Directions for this task: Transcribe every record below word for word.

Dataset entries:

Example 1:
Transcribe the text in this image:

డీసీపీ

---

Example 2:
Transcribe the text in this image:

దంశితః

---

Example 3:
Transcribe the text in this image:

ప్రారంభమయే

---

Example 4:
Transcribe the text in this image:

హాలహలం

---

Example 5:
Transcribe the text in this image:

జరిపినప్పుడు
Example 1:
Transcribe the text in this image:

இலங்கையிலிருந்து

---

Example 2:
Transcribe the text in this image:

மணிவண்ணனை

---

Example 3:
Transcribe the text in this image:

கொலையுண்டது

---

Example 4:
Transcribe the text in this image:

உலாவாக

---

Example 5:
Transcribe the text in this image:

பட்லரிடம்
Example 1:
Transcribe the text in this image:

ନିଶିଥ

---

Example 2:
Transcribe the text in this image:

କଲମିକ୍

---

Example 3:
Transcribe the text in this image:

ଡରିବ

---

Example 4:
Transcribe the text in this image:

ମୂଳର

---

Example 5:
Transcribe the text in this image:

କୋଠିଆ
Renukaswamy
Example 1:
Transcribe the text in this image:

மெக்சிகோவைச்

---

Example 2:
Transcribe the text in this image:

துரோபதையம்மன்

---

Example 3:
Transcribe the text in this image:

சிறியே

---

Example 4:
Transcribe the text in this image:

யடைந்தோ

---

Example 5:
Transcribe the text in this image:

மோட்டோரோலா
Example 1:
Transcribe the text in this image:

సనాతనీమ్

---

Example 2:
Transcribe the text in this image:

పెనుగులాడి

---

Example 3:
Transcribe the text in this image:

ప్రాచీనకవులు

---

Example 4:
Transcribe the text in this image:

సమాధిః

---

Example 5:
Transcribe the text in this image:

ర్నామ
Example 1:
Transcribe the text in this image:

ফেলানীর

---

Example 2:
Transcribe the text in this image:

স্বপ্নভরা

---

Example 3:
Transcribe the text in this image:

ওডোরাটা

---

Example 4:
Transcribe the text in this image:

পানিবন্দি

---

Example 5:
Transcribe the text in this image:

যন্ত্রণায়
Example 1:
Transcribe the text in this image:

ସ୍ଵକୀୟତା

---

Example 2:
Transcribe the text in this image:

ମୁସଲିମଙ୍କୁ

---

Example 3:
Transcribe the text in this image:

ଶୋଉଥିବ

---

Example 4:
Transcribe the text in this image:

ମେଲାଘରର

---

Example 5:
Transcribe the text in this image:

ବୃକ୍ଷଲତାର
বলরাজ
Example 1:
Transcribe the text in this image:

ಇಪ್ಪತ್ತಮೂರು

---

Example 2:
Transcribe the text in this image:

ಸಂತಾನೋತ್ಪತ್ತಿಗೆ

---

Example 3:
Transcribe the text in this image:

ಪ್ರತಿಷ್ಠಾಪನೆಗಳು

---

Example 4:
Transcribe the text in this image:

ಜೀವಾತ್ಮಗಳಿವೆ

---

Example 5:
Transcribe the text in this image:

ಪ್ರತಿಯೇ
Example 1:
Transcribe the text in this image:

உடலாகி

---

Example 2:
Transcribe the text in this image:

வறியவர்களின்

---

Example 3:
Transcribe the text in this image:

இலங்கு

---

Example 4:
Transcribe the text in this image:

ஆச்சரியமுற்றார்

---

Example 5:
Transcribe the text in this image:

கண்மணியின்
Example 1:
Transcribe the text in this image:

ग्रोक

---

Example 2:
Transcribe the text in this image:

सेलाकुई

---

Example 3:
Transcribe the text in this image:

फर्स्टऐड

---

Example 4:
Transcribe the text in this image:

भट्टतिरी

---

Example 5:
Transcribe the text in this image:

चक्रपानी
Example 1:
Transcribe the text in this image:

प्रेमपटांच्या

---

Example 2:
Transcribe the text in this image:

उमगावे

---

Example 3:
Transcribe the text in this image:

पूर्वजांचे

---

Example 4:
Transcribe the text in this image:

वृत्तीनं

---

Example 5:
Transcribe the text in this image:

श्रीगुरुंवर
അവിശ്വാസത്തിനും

Task result:
Example 1:
Transcribe the text in this image:

డీసీపీ

---

Example 2:
Transcribe the text in this image:

దంశితః

---

Example 3:
Transcribe the text in this image:

ప్రారంభమయే

---

Example 4:
Transcribe the text in this image:

హాలహలం

---

Example 5:
Transcribe the text in this image:

జరిపినప్పుడు
Example 1:
Transcribe the text in this image:

இலங்கையிலிருந்து

---

Example 2:
Transcribe the text in this image:

மணிவண்ணனை

---

Example 3:
Transcribe the text in this image:

கொலையுண்டது

---

Example 4:
Transcribe the text in this image:

உலாவாக

---

Example 5:
Transcribe the text in this image:

பட்லரிடம்
Example 1:
Transcribe the text in this image:

ନିଶିଥ

---

Example 2:
Transcribe the text in this image:

କଲମିକ୍

---

Example 3:
Transcribe the text in this image:

ଡରିବ

---

Example 4:
Transcribe the text in this image:

ମୂଳର

---

Example 5:
Transcribe the text in this image:

କୋଠିଆ
Renukaswamy
Example 1:
Transcribe the text in this image:

மெக்சிகோவைச்

---

Example 2:
Transcribe the text in this image:

துரோபதையம்மன்

---

Example 3:
Transcribe the text in this image:

சிறியே

---

Example 4:
Transcribe the text in this image:

யடைந்தோ

---

Example 5:
Transcribe the text in this image:

மோட்டோரோலா
Example 1:
Transcribe the text in this image:

సనాతనీమ్

---

Example 2:
Transcribe the text in this image:

పెనుగులాడి

---

Example 3:
Transcribe the text in this image:

ప్రాచీనకవులు

---

Example 4:
Transcribe the text in this image:

సమాధిః

---

Example 5:
Transcribe the text in this image:

ర్నామ
Example 1:
Transcribe the text in this image:

ফেলানীর

---

Example 2:
Transcribe the text in this image:

স্বপ্নভরা

---

Example 3:
Transcribe the text in this image:

ওডোরাটা

---

Example 4:
Transcribe the text in this image:

পানিবন্দি

---

Example 5:
Transcribe the text in this image:

যন্ত্রণায়
Example 1:
Transcribe the text in this image:

ସ୍ଵକୀୟତା

---

Example 2:
Transcribe the text in this image:

ମୁସଲିମଙ୍କୁ

---

Example 3:
Transcribe the text in this image:

ଶୋଉଥିବ

---

Example 4:
Transcribe the text in this image:

ମେଲାଘରର

---

Example 5:
Transcribe the text in this image:

ବୃକ୍ଷଲତାର
বলরাজ
Example 1:
Transcribe the text in this image:

ಇಪ್ಪತ್ತಮೂರು

---

Example 2:
Transcribe the text in this image:

ಸಂತಾನೋತ್ಪತ್ತಿಗೆ

---

Example 3:
Transcribe the text in this image:

ಪ್ರತಿಷ್ಠಾಪನೆಗಳು

---

Example 4:
Transcribe the text in this image:

ಜೀವಾತ್ಮಗಳಿವೆ

---

Example 5:
Transcribe the text in this image:

ಪ್ರತಿಯೇ
Example 1:
Transcribe the text in this image:

உடலாகி

---

Example 2:
Transcribe the text in this image:

வறியவர்களின்

---

Example 3:
Transcribe the text in this image:

இலங்கு

---

Example 4:
Transcribe the text in this image:

ஆச்சரியமுற்றார்

---

Example 5:
Transcribe the text in this image:

கண்மணியின்
Example 1:
Transcribe the text in this image:

ग्रोक

---

Example 2:
Transcribe the text in this image:

सेलाकुई

---

Example 3:
Transcribe the text in this image:

फर्स्टऐड

---

Example 4:
Transcribe the text in this image:

भट्टतिरी

---

Example 5:
Transcribe the text in this image:

चक्रपानी
Example 1:
Transcribe the text in this image:

प्रेमपटांच्या

---

Example 2:
Transcribe the text in this image:

उमगावे

---

Example 3:
Transcribe the text in this image:

पूर्वजांचे

---

Example 4:
Transcribe the text in this image:

वृत्तीनं

---

Example 5:
Transcribe the text in this image:

श्रीगुरुंवर
അവിശ്വാസത്തിനും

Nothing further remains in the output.